Entre 1969 e 1970, Obote publicou numerosos textos de propaganda anunciando um maior foco na redução da pobreza e uma guinada mais à esquerda (The Common Man's Charter). Obote nacionalizou vários negócios. Implementou diversos projetos de desenvolvimento, como grandes hospitais e grandes escolas por todo o país. A escassez de alimentos elevou os preços ao teto. A perseguição de Obote aos comerciantes indianos contribuiu para esse aumento nos preços.

Obote foi o primeiro Reitor da Universidade Makerere, a partir de 1970, quando a instituição se tornou uma universidade nacional independente da República de Uganda, até 1971 e depois de 1981 a 1985.

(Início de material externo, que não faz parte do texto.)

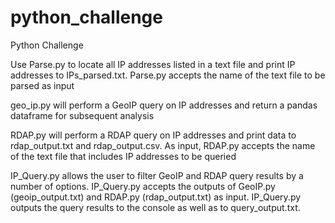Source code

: # python_challenge
Python Challenge

Use Parse.py to locate all IP addresses listed in a text file and print IP addresses to IPs_parsed.txt.
Parse.py accepts the name of the text file to be parsed as input

geo_ip.py will perform a GeoIP query on IP addresses and return a pandas dataframe for subsequent analysis

RDAP.py will perform a RDAP query on IP addresses and print data to rdap_output.txt and rdap_output.csv.
As input, RDAP.py accepts the name of the text file that includes IP addresses to be queried

IP_Query.py allows the user to filter GeoIP and RDAP query results by a number of options.
IP_Query.py accepts the outputs of GeoIP.py (geoip_output.txt) and RDAP.py (rdap_output.txt) as input.
IP_Query.py outputs the query results to the console as well as to query_output.txt.
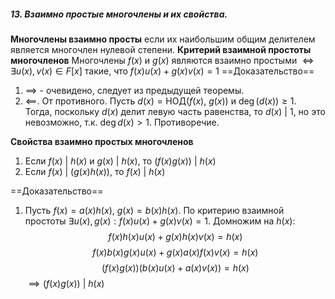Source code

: ##### 13. Взаимно простые многочлены и их свойства.
**Многочлены взаимно просты** если их наибольшим общим делителем является многочлен нулевой степени.
**Критерий взаимной простоты многочленов**
Многочлены $f(x)$ и $g(x)$ являются взаимно простыми $\iff \exists u(x), v(x) \in F[x]$ такие, что $f(x)u(x) + g(x)v(x) = 1$
==Доказательство==
1. $\implies$ - очевидено, следует из предыдущей теоремы.
2. $\impliedby$. От противного. Пусть $d(x) = \text{НОД}(f(x),\ g(x))$ и $\deg(d(x)) \geq 1$. Тогда, поскольку $d(x)$ делит левую часть равенства, то $d(x)\ | \ 1$, но это невозможно, т.к. $\deg d(x) > 1$. Противоречие.

**Свойства взаимно простых многочленов**
1) Если $f(x)\ | \ h(x)$ и $g(x)\ | \ h(x)$, то $(f(x) g(x))\ |\ h(x)$
2) Если $f(x)\ |\ (g(x) h(x))$, то $f(x)\ |\ h(x)$ 

==Доказательство==
1) Пусть $f(x) = a(x)h(x)$, $g(x) = b(x)h(x)$. По критерию взаимной простоты  $\exists u(x), g(x): f(x) u(x) + g(x) v(x) = 1$. Домножим на $h(x)$:
$$f(x)h(x)u(x) + g(x)h(x)v(x) = h(x)$$
$$f(x)b(x)g(x)u(x) + g(x)a(x)f(x)v(x) = h(x)$$
$$(f(x)g(x))(b(x)u(x) + a(x)v(x)) = h(x)$$
$\implies (f(x)g(x))\ |\ h(x)$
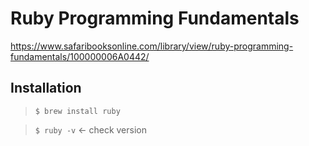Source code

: # Ruby Programming Fundamentals

https://www.safaribooksonline.com/library/view/ruby-programming-fundamentals/100000006A0442/

## Installation

> `$ brew install ruby`

> `$ ruby -v` <- check version
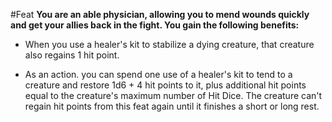#Feat
**You are an able physician, allowing you to mend wounds quickly and get your allies back in the fight. You gain the following benefits:**

* When you use a healer's kit to stabilize a dying creature, that creature also regains 1 hit point.

* As an action. you can spend one use of a healer's kit to tend to a creature and restore 1d6 + 4 hit points to it, plus additional hit points equal to the creature's maximum number of Hit Dice. The creature can't regain hit points from this feat again until it finishes a short or long rest.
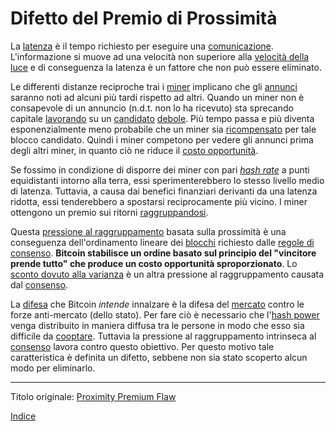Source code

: # Difetto del Premio di Prossimità



La [latenza](ch101-glossary.md#latenza) è il tempo richiesto per eseguire una [comunicazione](ch101-glossary.md#comunicazione). L'informazione si muove ad una velocità non superiore alla [velocità della luce](https://it.wikipedia.org/wiki/Velocit%C3%A0_della_luce) e di conseguenza la latenza è un fattore che non può essere eliminato.

Le differenti distanze reciproche trai i [miner](ch101-glossary.md#miner) implicano che gli [annunci](ch101-glossary.md#annuncio) saranno noti ad alcuni più tardi rispetto ad altri. Quando un miner non è consapevole di un annuncio (n.d.t. non lo ha ricevuto) sta sprecando capitale [lavorando](ch101-glossary.md#dispositio-di-mining-grind) su un [candidato](ch101-glossary.md#candidato) [debole](ramo-debole-weak-branch). Più tempo passa e più diventa esponenzialmente meno probabile che un miner sia [ricompensato](ch101-glossary.md#ricompensa-reward) per tale blocco candidato. Quindi i miner competono per vedere gli annunci prima degli altri miner, in quanto ciò ne riduce il [costo opportunità](https://it.wikipedia.org/wiki/Costo_opportunit%C3%A0).

Se fossimo in condizione di disporre dei miner con pari [_hash rate_](ch101-glossary.md#hash-rate) a punti equidistanti intorno alla terra, essi sperimenterebbero lo stesso livello medio di latenza. Tuttavia, a causa dai benefici finanziari derivanti da una latenza ridotta, essi tenderebbero a spostarsi reciprocamente più vicino. I miner ottengono un premio sui ritorni [raggruppandosi](ch101-glossary.md#raggruppamento-pooling).

Questa [pressione al raggruppamento](ch039-pooling-pressure-risk.md) basata sulla prossimità è una conseguenza dell'ordinamento lineare dei [blocchi](ch101-glossary.md#blocco) richiesto dalle [regole di consenso](ch101-glossary.md#regole-di-consenso). **Bitcoin stabilisce un ordine basato sul principio del "vincitore prende tutto" che produce un costo opportunità sproporzionato**. Lo [sconto dovuto alla varianza](ch037-variance-discount-flaw.md) è un altra pressione al raggruppamento causata dal [consenso](ch101-glossary.md#consenso).

La [difesa](ch004-axiom-of-resistance.md) che Bitcoin _intende_ innalzare è la difesa del [mercato](ch101-glossary.md#mercato) contro le forze anti-mercato (dello stato). Per fare ciò è necessario che l'[hash power](ch101-glossary.md#hash-power) venga distribuito in maniera diffusa  tra le persone in modo che esso sia difficile da [cooptare](ch101-glossary.md#cooptazione-co-option). Tuttavia la pressione al raggruppamento intrinseca al [consenso](ch101-glossary.md#consenso) lavora contro questo obiettivo. Per questo motivo tale caratteristica è definita un difetto, sebbene non sia stato scoperto alcun modo per eliminarlo.

---

Titolo originale: [Proximity Premium Flaw](https://github.com/libbitcoin/libbitcoin-system/wiki/Proximity-Premium-Flaw)

[Indice](/README.md)








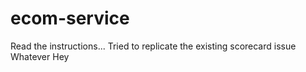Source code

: # ecom-service

Read the instructions...
Tried to replicate the existing scorecard issue
Whatever
Hey 
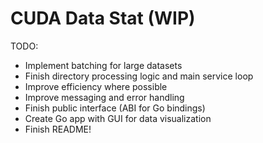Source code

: # CUDA Data Stat (WIP)

TODO:
  * Implement batching for large datasets
  * Finish directory processing logic and main service loop
  * Improve efficiency where possible
  * Improve messaging and error handling
  * Finish public interface (ABI for Go bindings)
  * Create Go app with GUI for data visualization
  * Finish README!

Em 1970, os britânicos e israelenses, que apoiavam Uganda há muito tempo, romperam completamente com ele e uma conspiração para se livrar de Obote foi então tramada. Em 25 de janeiro de 1971, o exército aproveitou a visita de Obote a uma reunião da Commonwealth em Singapura para dar um golpe, e o chefe do exército Idi Amin chegou ao poder. Nos dois anos anteriores, as relações com o Ocidente se deterioraram gradualmente. Surgiram suspeitas de que o Ocidente estava envolvido ou informado sobre o golpe.

Obote acabou na Tanzânia como refugiado, mas logo começou a organizar combatentes para retornar e derrubar Idi Amin. Em 1971, tentou organizar uma força para atacar Uganda a partir do Sudão. Em setembro de 1972, um ataque organizado por ele e outros exilados, como Yoweri Museveni, finalmente ocorreu. No entanto, foi um fiasco, pois as forças de Amin derrotaram os agressores e os expulsaram de volta para a Tanzânia. Mas a amizade de Obote com Julius Nyerere obrigou-o a permanecer na Tanzânia e a continuar a organizar-se. Quando Amin atacou a Tanzânia em 1978, Obote e os seus combatentes, por um lado, e outros grupos, como a FRONASA, apoiados pelo governo tanzaniano, contra-atacaram e, em 11 de abril de 1979, derrubaram Amin.

Em março de 1979, Obote e outros exilados ugandenses fundaram a Frente de Libertação Nacional de Uganda (UNLF). Esta organização assumiu provisoriamente o poder em Uganda. Obote venceu eleições disputadas em setembro de 1979. Pouco depois, os conflitos recomeçaram. Muitos membros da UNLF saíram e lutaram contra eles. As estimativas sugerem que entre 100.000 e 300.000 pessoas morreram como resultado dos combates entre o Exército de Libertação Nacional de Uganda (UNLA) de Obote e vários outros grupos militares, principalmente o Exército de Resistência Nacional (NRA) de Museveni. Obote foi deposto em 1985 pelo Tenente-General Bazilio Olara Okello. Um conselho militar liderado por Tito Okello foi estabelecido. Dentro de um ano, Museveni assumiu o controle político de Uganda.

Obote fugiu para a Zâmbia, onde permaneceu. Foi levado para tratar a saúde na África do Sul, onde morreu de insuficiência renal em um hospital em Johanesburgo, em 10 de maio de 2005.